Who keeps the secured promissory note while it’s being repaid?
The lender or creditor should keep the secured promissory note while it’s being repaid. But ideally, for personal both parties’ personal records, both parties should obtain copies of the secured promissory note. Once it’s paid, the copies should still be kept for personal records.
What validates a secured promissory note?
A promissory note is only valid and enforceable once it is signed by both parties. If the borrower has a co-signer, then they are also required to sign the promissory note as well. Promissory notes are considered written agreements—however, verbal agreements are acceptable as well. But if disputes are to rise in the future, verbal agreements are difficult to enforce in the court of law.
What is the difference between a loan agreement and a promissory note?
According to Legal Nature, both instruments serve the same purpose. However, a loan agreement the loan agreement is more comprehensive than a promissory note. A loan agreement comprises additional obligations and promises of both parties and to include a guarantor as co-signer. Both instruments require you to specify a collateral for the agreement.

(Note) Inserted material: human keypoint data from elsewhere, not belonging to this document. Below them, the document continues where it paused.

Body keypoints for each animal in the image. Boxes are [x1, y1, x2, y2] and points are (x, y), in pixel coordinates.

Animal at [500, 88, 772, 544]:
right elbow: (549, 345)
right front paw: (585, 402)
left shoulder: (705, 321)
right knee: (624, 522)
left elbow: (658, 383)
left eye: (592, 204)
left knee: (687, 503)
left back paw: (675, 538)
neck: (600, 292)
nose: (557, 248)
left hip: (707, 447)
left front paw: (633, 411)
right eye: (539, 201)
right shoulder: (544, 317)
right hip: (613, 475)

For some people, it is hard to resist squandering, especially if it involves luxurious items that they need to show off. That is why it is no shock how far people would go just to obtain money and pacify their itch. Being the generous person that you are, you try to look past this flaw by being sympathetic yet smart. This secured promissory note will ensure that you get your payment back—whether in cash or property. Call it a formal and legal version of tit for tat. They take away your money, and you take something of theirs. This note will secure payment of the money they loaned and will minimize delinquency. Be wise from the getgo.